As I left the cemetery, I saw this notice in the window of the telephone box by the entrance, making it quite clear to any ghosts who might be thinking to haunt the borough that they won’t be able to call for a taxi.
Say It With Flowers

These “flowers” I owe to the wonderful Cottenham Park allotments where I have been spending many a Sunday afternoon. The rhubarb had been growing wildly. Suddenly it occurred to me that, in the bright sun of the heat wave, I could take a good photograph and then eat it. Cooked with a little bit of honey, it was delicious.

Robin Hood Gate

The word “paradise” comes from an ancient Greek word, παράδεισος, which referred to the enclosed parks of the Persian kings. So Richmond Park, a royal park, is, I suppose, the closest you can come to paradise in south-west London – although Kew, Bushy Park and Hampton Court must be close contenders.
Whenever I visit, I usually enter by Robin Hood Gate. Just inside, there’s a drinking fountain, which captures for me the benign, welcoming nature of the place.

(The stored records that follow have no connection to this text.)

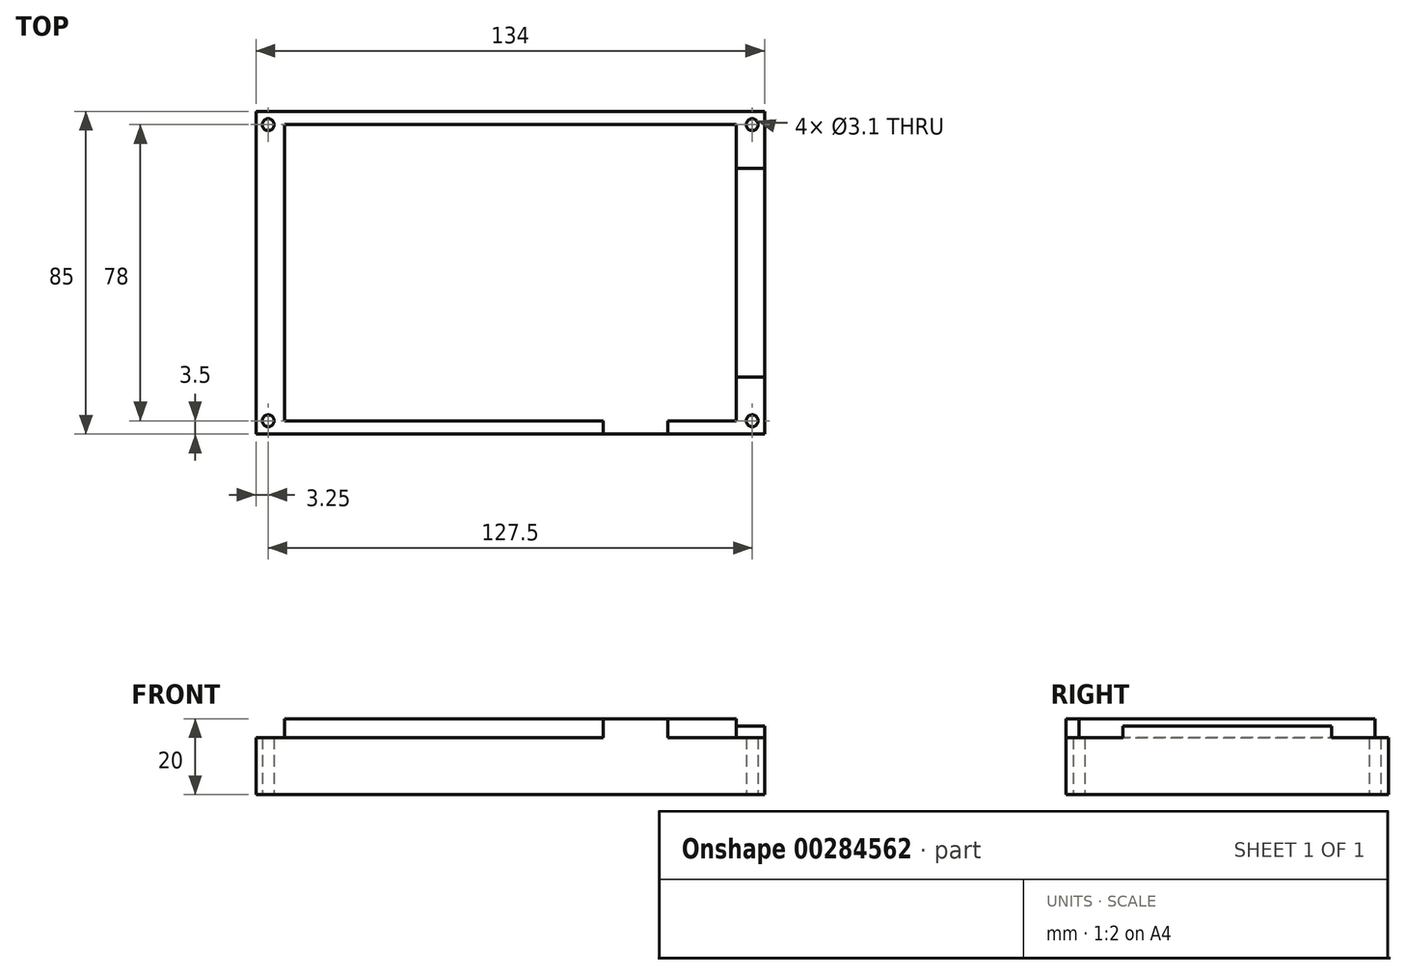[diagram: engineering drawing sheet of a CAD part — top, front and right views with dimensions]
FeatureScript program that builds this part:
annotation { "Feature Type Name" : "Feature", "Feature Type Description" : "" }
export const myFeature = defineFeature(function(context is Context, id is Id, definition is map)
    precondition{}
    {
        {
            var Q0;
            Q0=qCreatedBy(makeId("Top.planeOp"),FACE);
            var sketch = newSketch(context, id + "F0", { "sketchPlane" : qUnion([Q0])});
            skLineSegment(sketch, "E0.bottom", {"start": v(0, 0) * mm, "end": v(-134, 0) * mm});
            skLineSegment(sketch, "E0.top", {"start": v(0, 85) * mm, "end": v(-134, 85) * mm});
            skLineSegment(sketch, "E0.left", {"start": v(0, 0) * mm, "end": v(0, 85) * mm});
            skLineSegment(sketch, "E0.right", {"start": v(-134, 0) * mm, "end": v(-134, 85) * mm});
            skLineSegment(sketch, "E1", {"start": v(-134, 85) * mm, "end": v(-134, 81.5) * mm});
            skLineSegment(sketch, "E2", {"start": v(-134, 81.5) * mm, "end": v(-130.75, 81.5) * mm});
            skLineSegment(sketch, "E3", {"start": v(-134, 0) * mm, "end": v(-134, 3.5) * mm});
            skLineSegment(sketch, "E4", {"start": v(-134, 3.5) * mm, "end": v(-130.75, 3.5) * mm});
            skLineSegment(sketch, "E5", {"start": v(0, 85) * mm, "end": v(0, 81.5) * mm});
            skLineSegment(sketch, "E6", {"start": v(0, 81.5) * mm, "end": v(-3.25, 81.5) * mm});
            skLineSegment(sketch, "E7", {"start": v(0, 0) * mm, "end": v(0, 3.5) * mm});
            skLineSegment(sketch, "E8", {"start": v(0, 3.5) * mm, "end": v(-3.25, 3.5) * mm});
            skCircle(sketch, "E9", {"center": v(-130.75, 81.5) * mm, "radius": 1.55 * mm});
            skCircle(sketch, "E10", {"center": v(-130.75, 3.5) * mm, "radius": 1.55 * mm});
            skCircle(sketch, "E11", {"center": v(-3.25, 81.5) * mm, "radius": 1.55 * mm});
            skCircle(sketch, "E12", {"center": v(-3.25, 3.5) * mm, "radius": 1.55 * mm});
            skLineSegment(sketch, "E13", {"start": v(0, 81.5) * mm, "end": v(-7.5, 81.5) * mm});
            skSolve(sketch);
        }
        {
            var Q0;
            Q0 = qSketchRegion(id + "F0", true);
            extrude(context, id + "F1", {"entities" : qUnion([Q0]), "depth" : 15 * mm});
        }
        {
            var Q0;
            Q0=makeQuery(id+"F1.opExtrude","CAP_FACE",FACE,{"disambiguationData":[OSD([sQuery(id+"F0.wireOp",EDGE,"E0.bottom"),sQuery(id+"F0.wireOp",EDGE,"E0.top"),sQuery(id+"F0.wireOp",EDGE,"E0.left"),sQuery(id+"F0.wireOp",EDGE,"E0.right"),sQuery(id+"F0.wireOp",EDGE,"E1"),sQuery(id+"F0.wireOp",EDGE,"E3"),sQuery(id+"F0.wireOp",EDGE,"E5"),sQuery(id+"F0.wireOp",EDGE,"E7"),sQuery(id+"F0.wireOp",EDGE,"E9"),sQuery(id+"F0.wireOp",EDGE,"E10"),sQuery(id+"F0.wireOp",EDGE,"E11"),sQuery(id+"F0.wireOp",EDGE,"E12")])],"isStart":false});
            var sketch = newSketch(context, id + "F2", { "sketchPlane" : qUnion([Q0])});
            skLineSegment(sketch, "E14", {"start": v(0, 85) * mm, "end": v(-7.5, 85) * mm});
            skLineSegment(sketch, "E15", {"start": v(-7.5, 85) * mm, "end": v(-7.5, 81.5) * mm});
            skLineSegment(sketch, "E16", {"start": v(-134, 0) * mm, "end": v(-126.5, 0) * mm});
            skLineSegment(sketch, "E17", {"start": v(-126.5, 0) * mm, "end": v(-126.5, 3.5) * mm});
            skLineSegment(sketch, "E18.bottom", {"start": v(-7.5, 81.5) * mm, "end": v(-126.5, 81.5) * mm});
            skLineSegment(sketch, "E18.top", {"start": v(-7.5, 3.5) * mm, "end": v(-126.5, 3.5) * mm});
            skLineSegment(sketch, "E18.left", {"start": v(-7.5, 81.5) * mm, "end": v(-7.5, 3.5) * mm});
            skLineSegment(sketch, "E18.right", {"start": v(-126.5, 81.5) * mm, "end": v(-126.5, 3.5) * mm});
            skLineSegment(sketch, "E19", {"start": v(-7.5, 3.5) * mm, "end": v(-25.5, 3.5) * mm});
            skLineSegment(sketch, "E20", {"start": v(-25.5, 3.5) * mm, "end": v(-42.5, 3.5) * mm});
            skLineSegment(sketch, "E21", {"start": v(-42.5, 3.5) * mm, "end": v(-42.5, 0) * mm});
            skLineSegment(sketch, "E22.top", {"start": v(-25.5, 0) * mm, "end": v(-42.5, 0) * mm});
            skLineSegment(sketch, "E22.left", {"start": v(-25.5, 3.5) * mm, "end": v(-25.5, 0) * mm});
            skSolve(sketch);
        }
        {
            var Q0;
            Q0 = qSketchRegion(id + "F2", true);
            extrude(context, id + "F3", {"entities" : qUnion([Q0]), "operationType" : NewBodyOperationType.ADD, "depth" : 5 * mm});
        }
        {
            var Q0;
            Q0=makeQuery(id+"F1.opExtrude","CAP_FACE",FACE,{"disambiguationData":[OSD([sQuery(id+"F0.wireOp",EDGE,"E0.bottom"),sQuery(id+"F0.wireOp",EDGE,"E0.top"),sQuery(id+"F0.wireOp",EDGE,"E0.left"),sQuery(id+"F0.wireOp",EDGE,"E0.right"),sQuery(id+"F0.wireOp",EDGE,"E1"),sQuery(id+"F0.wireOp",EDGE,"E3"),sQuery(id+"F0.wireOp",EDGE,"E5"),sQuery(id+"F0.wireOp",EDGE,"E7"),sQuery(id+"F0.wireOp",EDGE,"E9"),sQuery(id+"F0.wireOp",EDGE,"E10"),sQuery(id+"F0.wireOp",EDGE,"E11"),sQuery(id+"F0.wireOp",EDGE,"E12")])],"isStart":false});
            var sketch = newSketch(context, id + "F4", { "sketchPlane" : qUnion([Q0])});
            skLineSegment(sketch, "E23", {"start": v(0, 85) * mm, "end": v(0, 70) * mm});
            skLineSegment(sketch, "E24", {"start": v(-7.5, 3.5) * mm, "end": v(-7.5, 15) * mm});
            skLineSegment(sketch, "E25.bottom", {"start": v(0, 70) * mm, "end": v(-7.5, 70) * mm});
            skLineSegment(sketch, "E25.top", {"start": v(0, 15) * mm, "end": v(-7.5, 15) * mm});
            skLineSegment(sketch, "E25.left", {"start": v(0, 70) * mm, "end": v(0, 15) * mm});
            skLineSegment(sketch, "E25.right", {"start": v(-7.5, 70) * mm, "end": v(-7.5, 15) * mm});
            skSolve(sketch);
        }
        {
            var Q0;
            Q0 = qSketchRegion(id + "F4", true);
            extrude(context, id + "F5", {"entities" : qUnion([Q0]), "operationType" : NewBodyOperationType.ADD, "depth" : 3 * mm});
        }
    });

Only a short walk away, near Attenborough Pond, is a favourite bench. It sits in its own enclosure – a paradise within a paradise. Its gate was padlocked when I last visited, I assume, to allow some peace for the wildlife visitors.

There is an inscription on the top wooden rail, which is so faded now that most people don't realize that it is even there. But five years ago, it was still just possible to make out the words.

“It’s not what you look at that matters; it’s what you see.”